Example 1. Selecting the first 100 edges of label graph_test
, which start from the vertex with account_id=1
, sorted using the default index of graph_test
.
curl -XPOST localhost:9000/graphs/getEdges -H 'Content-Type: Application/json' -d '
{
"srcVertices": [{"serviceName": "s2graph", "columnName": "account_id", "id":1}],
"steps": [
[{"label": "graph_test", "direction": "out", "offset": 0, "limit": 100
}]
]
}
'
Example 2. Selecting the 50th ~ 100th edges from the same vertex.

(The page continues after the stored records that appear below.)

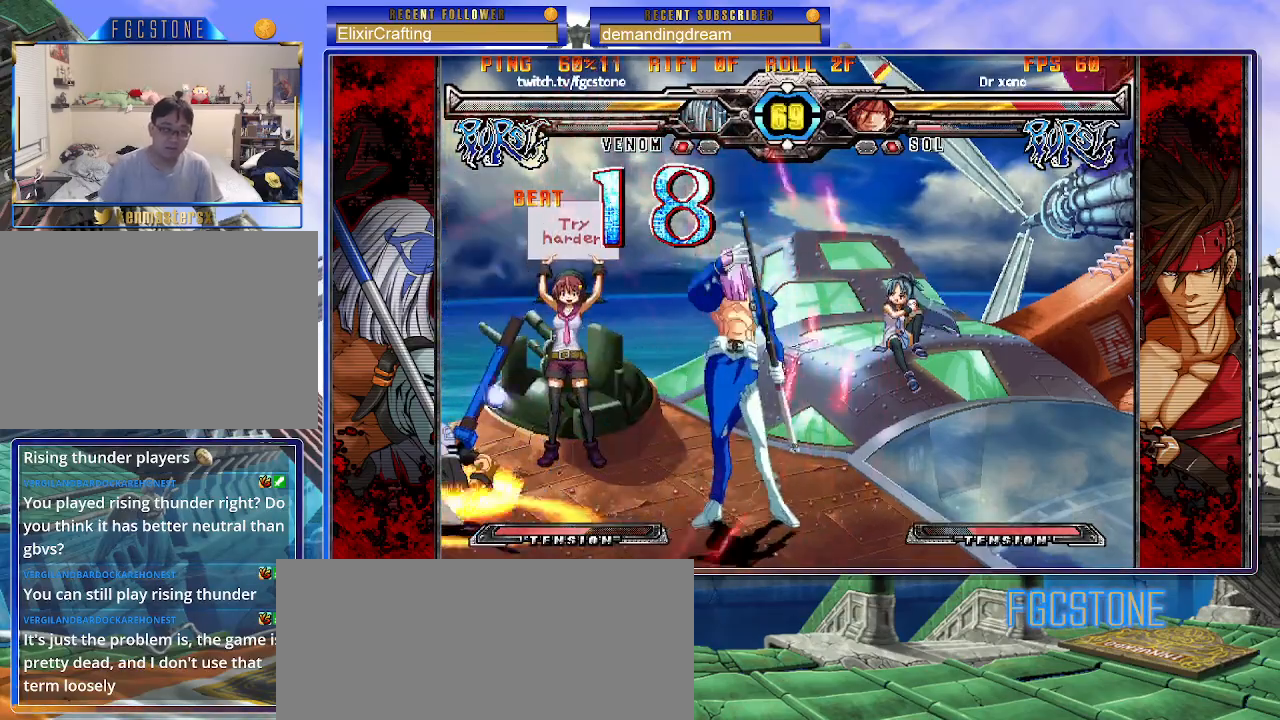
{"buttons": [], "left_stick": "center", "events": [[50, "left_stick", "down"], [117, "left_stick", "right"], [217, "left_stick", "down"], [283, "left_stick", "left"], [367, "S", "down"], [367, "left_stick", "center"], [433, "S", "up"]]}
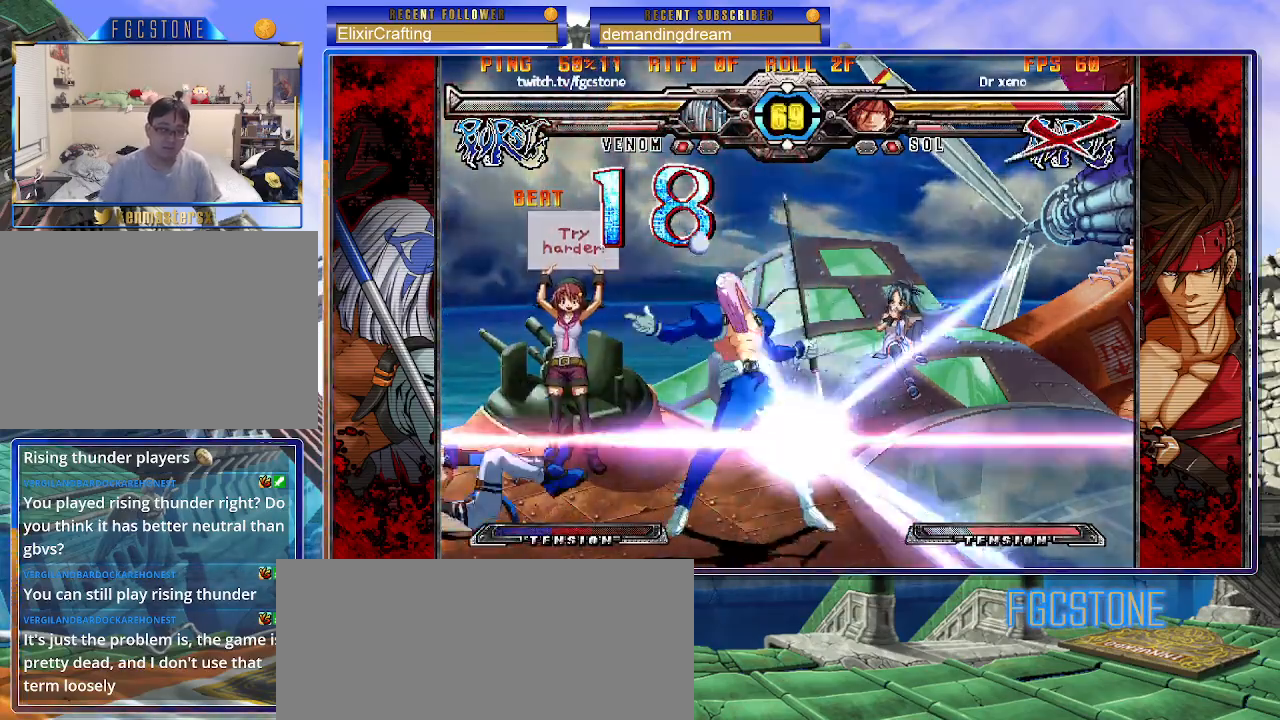
{"buttons": [], "left_stick": "center", "events": []}
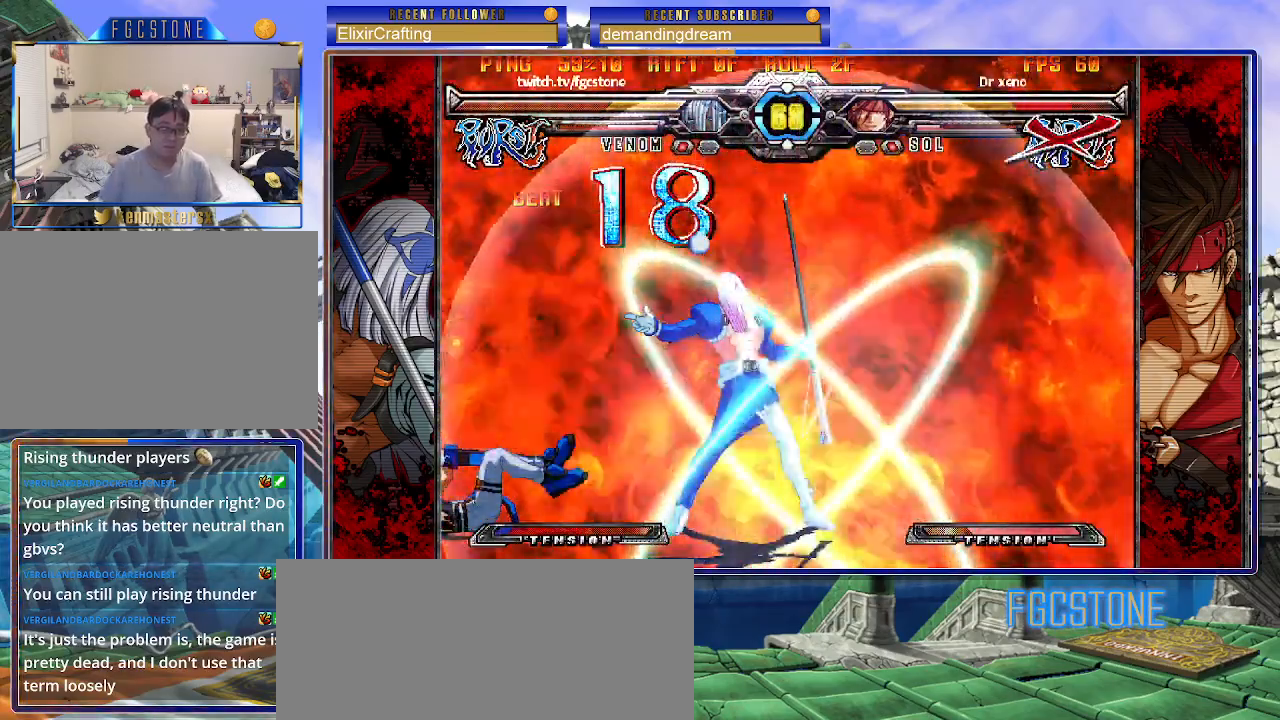
{"buttons": [], "left_stick": "center", "events": []}
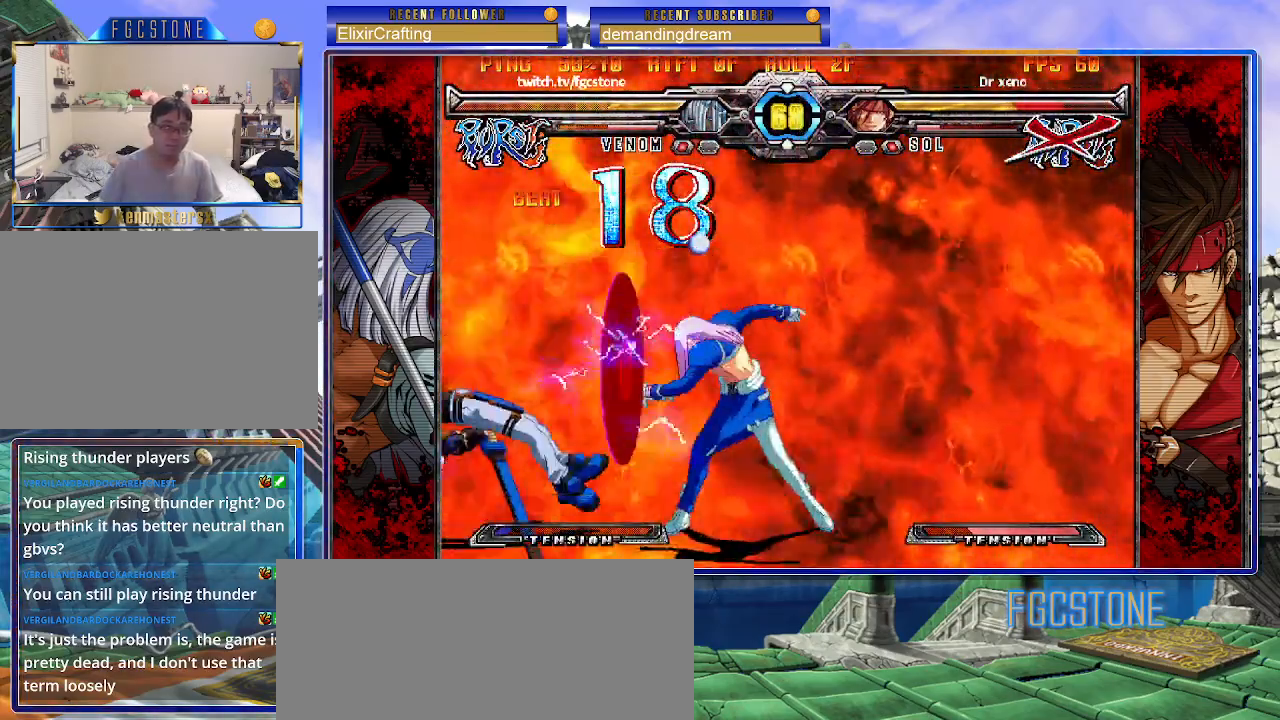
{"buttons": [], "left_stick": "left", "events": [[333, "left_stick", "left"], [400, "left_stick", "center"], [467, "left_stick", "left"]]}
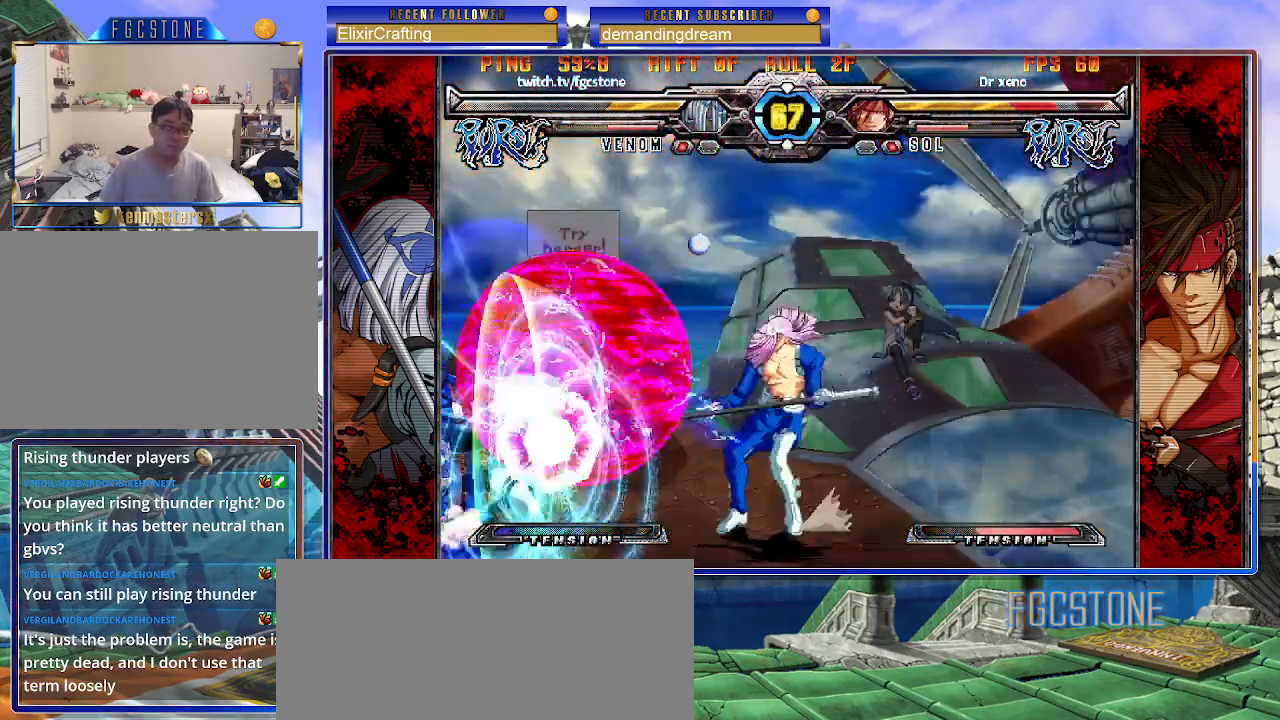
{"buttons": [], "left_stick": "center", "events": [[33, "left_stick", "up-left"], [167, "left_stick", "center"]]}
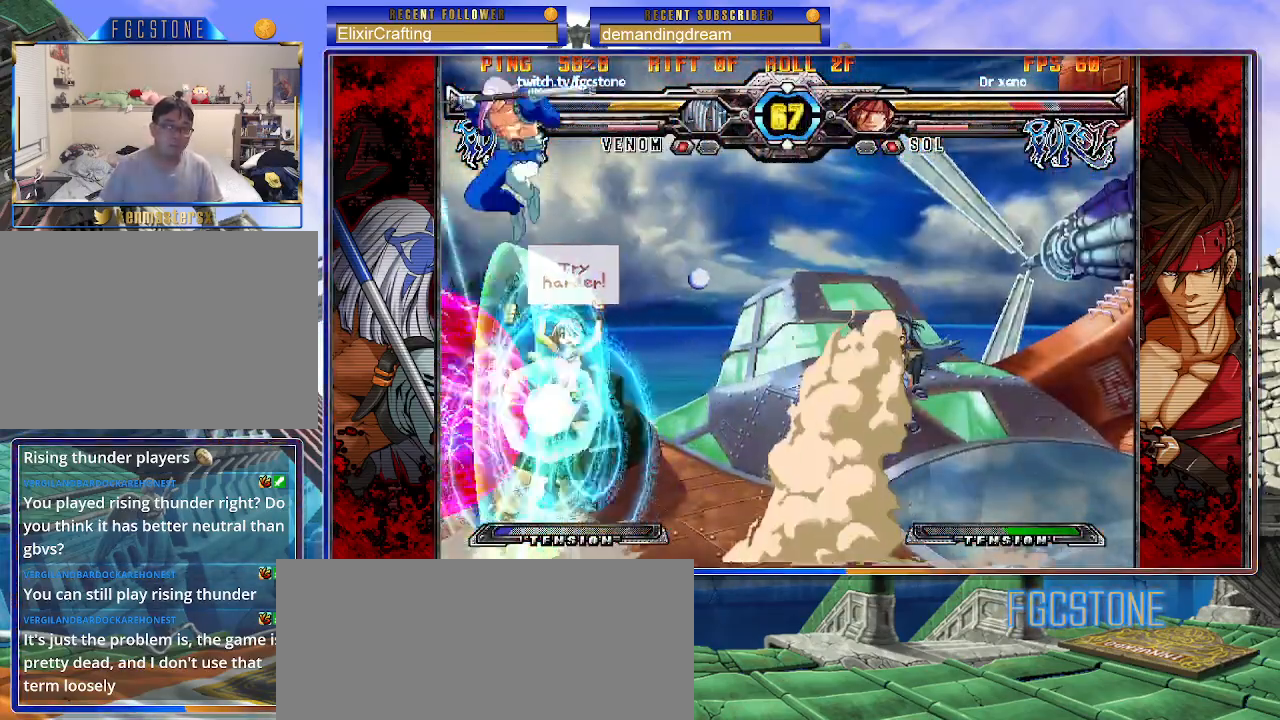
{"buttons": ["S"], "left_stick": "center", "events": [[233, "left_stick", "down"], [317, "K", "down"], [383, "K", "up"], [383, "left_stick", "center"], [467, "S", "down"]]}
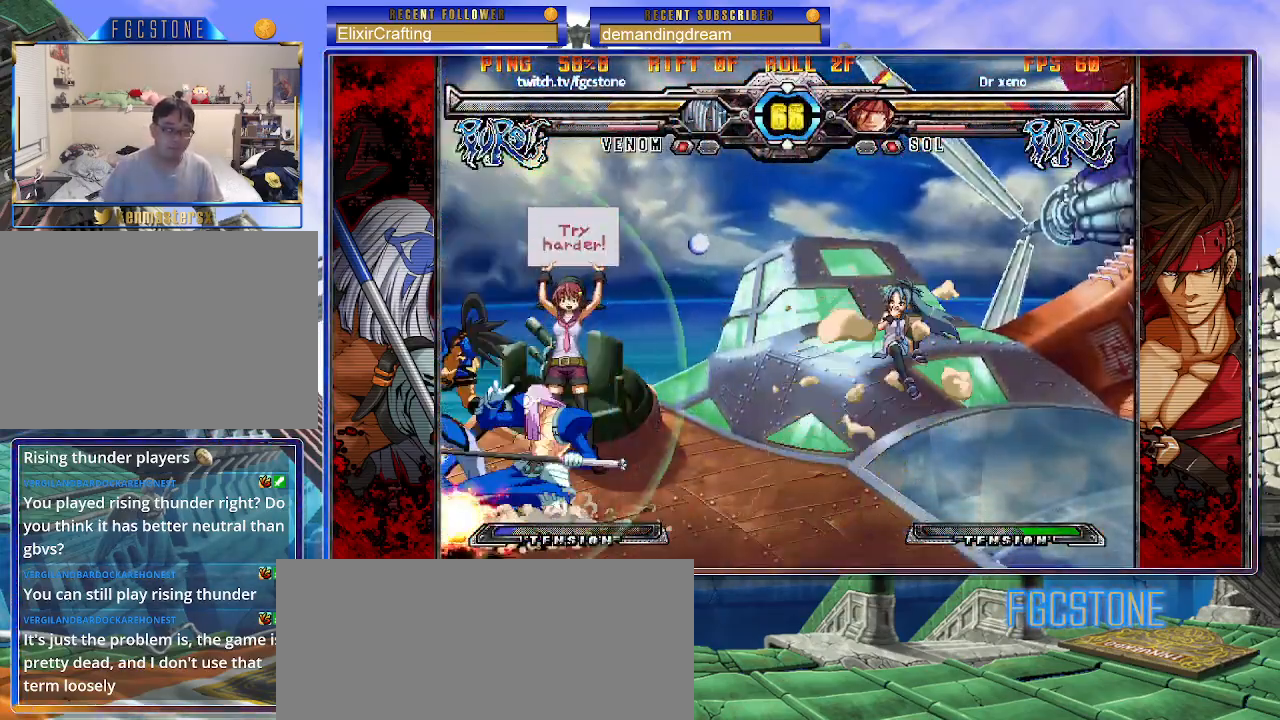
{"buttons": [], "left_stick": "center", "events": [[33, "S", "up"], [100, "left_stick", "right"], [483, "left_stick", "center"]]}
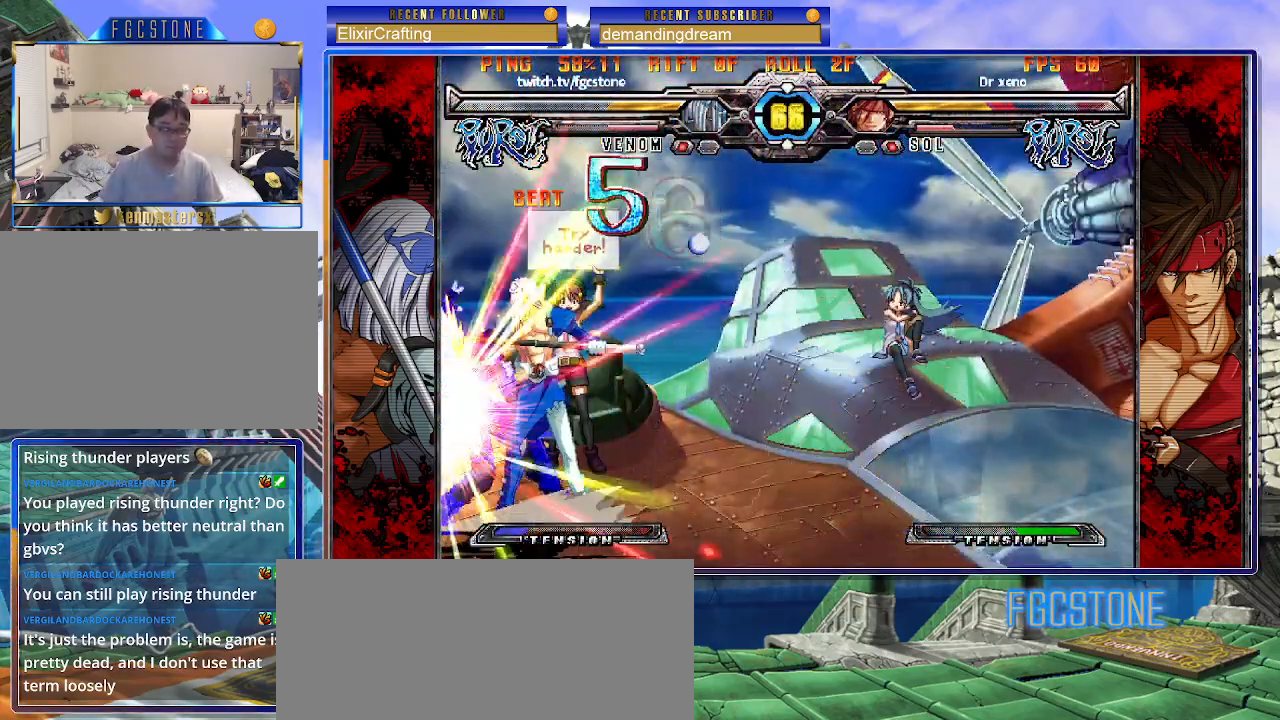
{"buttons": [], "left_stick": "center", "events": [[250, "left_stick", "left"], [350, "K", "down"], [433, "K", "up"], [500, "left_stick", "center"]]}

curl -XPOST localhost:9000/graphs/getEdges -H 'Content-Type: Application/json' -d '
{
"srcVertices": [{"serviceName": "s2graph", "columnName": "account_id", "id":1}],
"steps": [
[{"label": "graph_test", "direction": "in", "offset": 50, "limit": 50}]
]
}
'
Example 3. Selecting the 50th ~ 100th edges from the same vertex, now with a time range filter.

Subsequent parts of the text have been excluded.